Zhao Gou était quelque peu flatté. Qin Zhen prenait rarement l'initiative de se rapprocher autant de lui. Il posa son pinceau vermillon et demanda doucement : « Ce voyage vous a-t-il fatigué ? »
Qin Zhen grogna à plusieurs reprises, la voix teintée d'épuisement, et dit : « Tu dois avoir du mal aussi, avec tant de choses à gérer... et je ne fais qu'ajouter à tes problèmes. »
Zhao Gou a ri sous cape à plusieurs reprises et a dit : « Bon à savoir ! À partir du mois prochain, tu ferais mieux de rester sagement à mes côtés et de ne pas courir partout. »
Qin Zhen releva la tête de son épaule et observa le profil de Zhao Gou, tout près du sien.

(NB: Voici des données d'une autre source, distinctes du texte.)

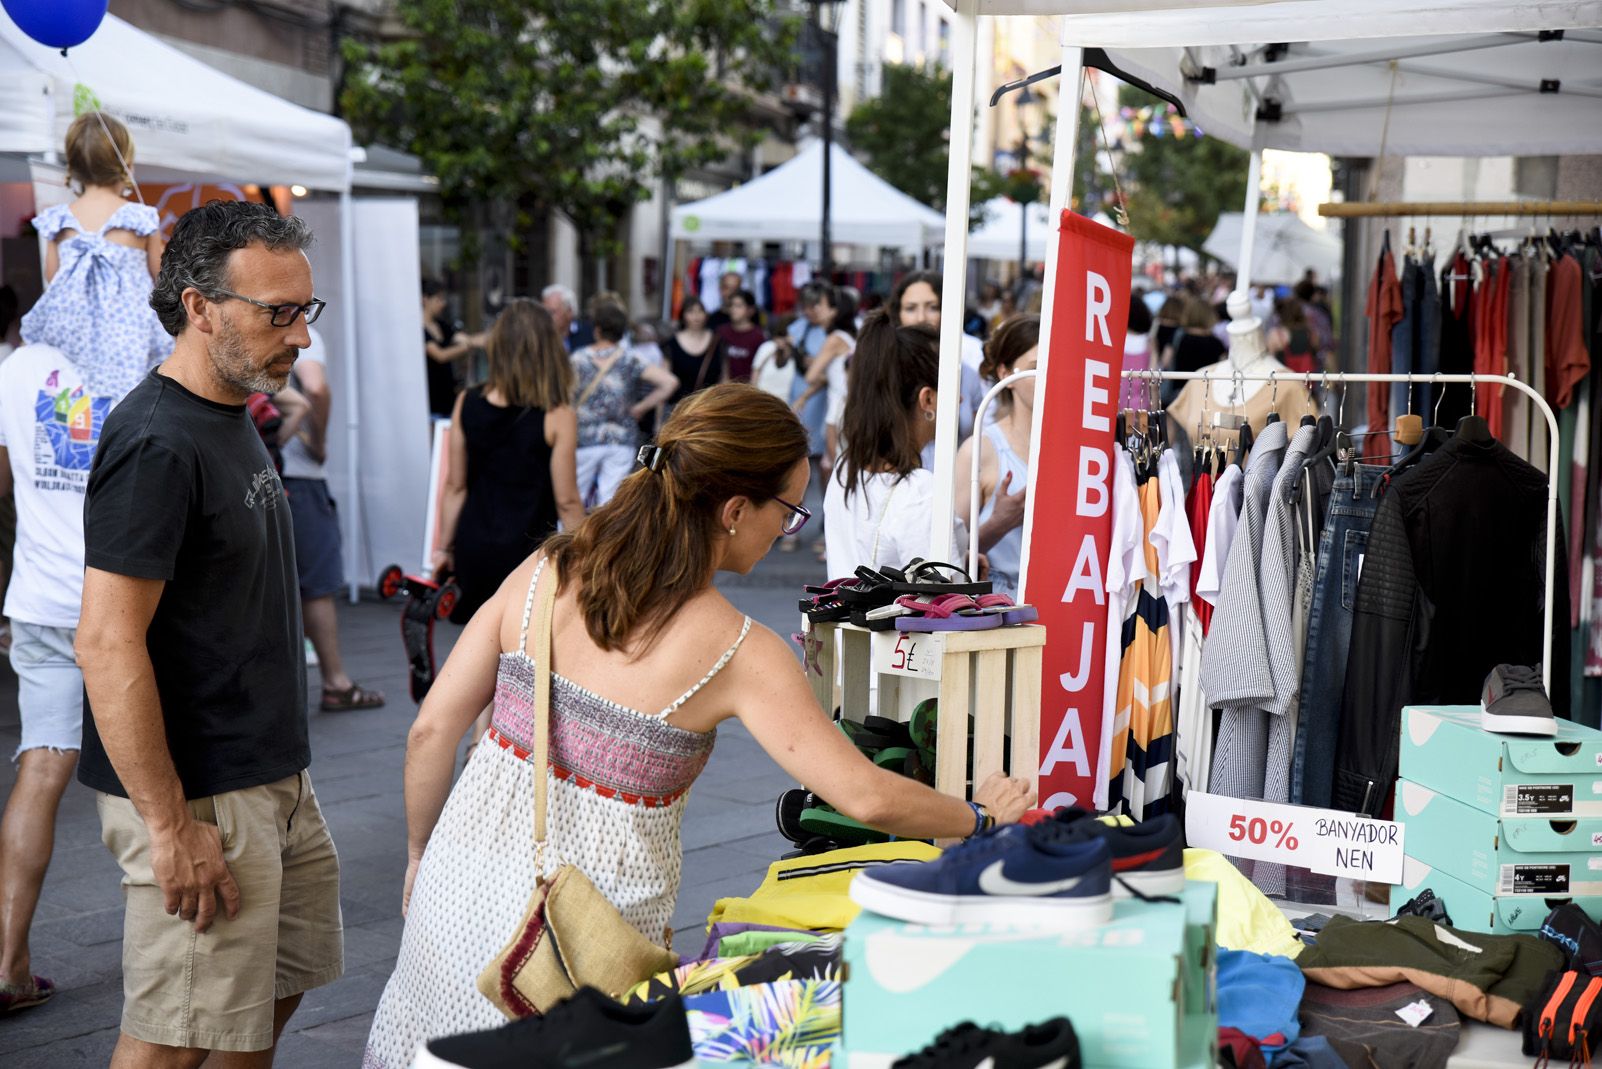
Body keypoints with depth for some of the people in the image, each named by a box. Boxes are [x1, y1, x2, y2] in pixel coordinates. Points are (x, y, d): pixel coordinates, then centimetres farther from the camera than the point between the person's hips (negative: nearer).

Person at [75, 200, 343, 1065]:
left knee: (280, 987, 18)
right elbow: (108, 644, -24)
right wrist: (169, 825, -24)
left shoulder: (229, 419, 11)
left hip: (272, 779, 10)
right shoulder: (156, 444, -20)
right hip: (201, 798, -10)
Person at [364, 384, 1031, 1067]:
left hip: (467, 864, 5)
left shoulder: (545, 573, -3)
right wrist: (981, 816, 4)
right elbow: (867, 798, -14)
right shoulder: (737, 653, -16)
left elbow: (431, 729, 0)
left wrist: (419, 852, 16)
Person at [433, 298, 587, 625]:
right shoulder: (558, 417, -11)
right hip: (528, 547, -4)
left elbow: (455, 486, 6)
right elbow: (567, 501, -8)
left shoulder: (467, 404, 0)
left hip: (473, 548, 4)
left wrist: (444, 547, 16)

Soudain, elle lui déposa un baiser espiègle sur le lobe de l'oreille, le faisant trembler et le laissant sans voix de surprise.
Ses paroles amusèrent Qin Zhen, qui tenta de les esquiver, mais Zhao Gou lui attrapa l'épaule et murmura : « Tu te moques de moi ? »
"Euh... et alors ?
Les yeux de Zhao Gou exprimaient un sourire, mais aussi une rage brûlante.
« Ne te mets pas dans le pétrin… alors… je n’en serai pas responsable. »
Qin Zhen sentit que quelque chose n'allait pas à son ton et changea rapidement de sujet, disant : « Permettez-moi de vous faire part de certaines choses que j'ai découvertes au cours de mon enquête. »
Lorsque la conversation changea de sujet, l'expression de Zhao Gou se fit grave tandis qu'il écoutait Qin Zhen relater les affaires de Zhao Huan, Zhu, Zhao Yi et du Xia occidental. Après un instant de réflexion, Zhao Gou déclara : « J'ai également reçu des informations, mais pas aussi détaillées que les vôtres. » Il marqua une pause, puis ajouta : « Je pensais que vous ne me parleriez pas de Yi'er. »
Qin Zhen, visiblement gêné, s'excusa : « Je ne vais plus trop réfléchir. Je te dirai tout à partir de maintenant. »
Zhao Gou était fou de joie en l'entendant dire cela, et il la serra dans ses bras en disant : « T'entendre dire que tu crois en moi me rend plus heureux que tout le reste, c'est merveilleux ! »
En le voyant si heureux, comme un enfant, Qin Zhen était lui aussi heureux. Il s'avérait qu'ils partageaient joie et peine.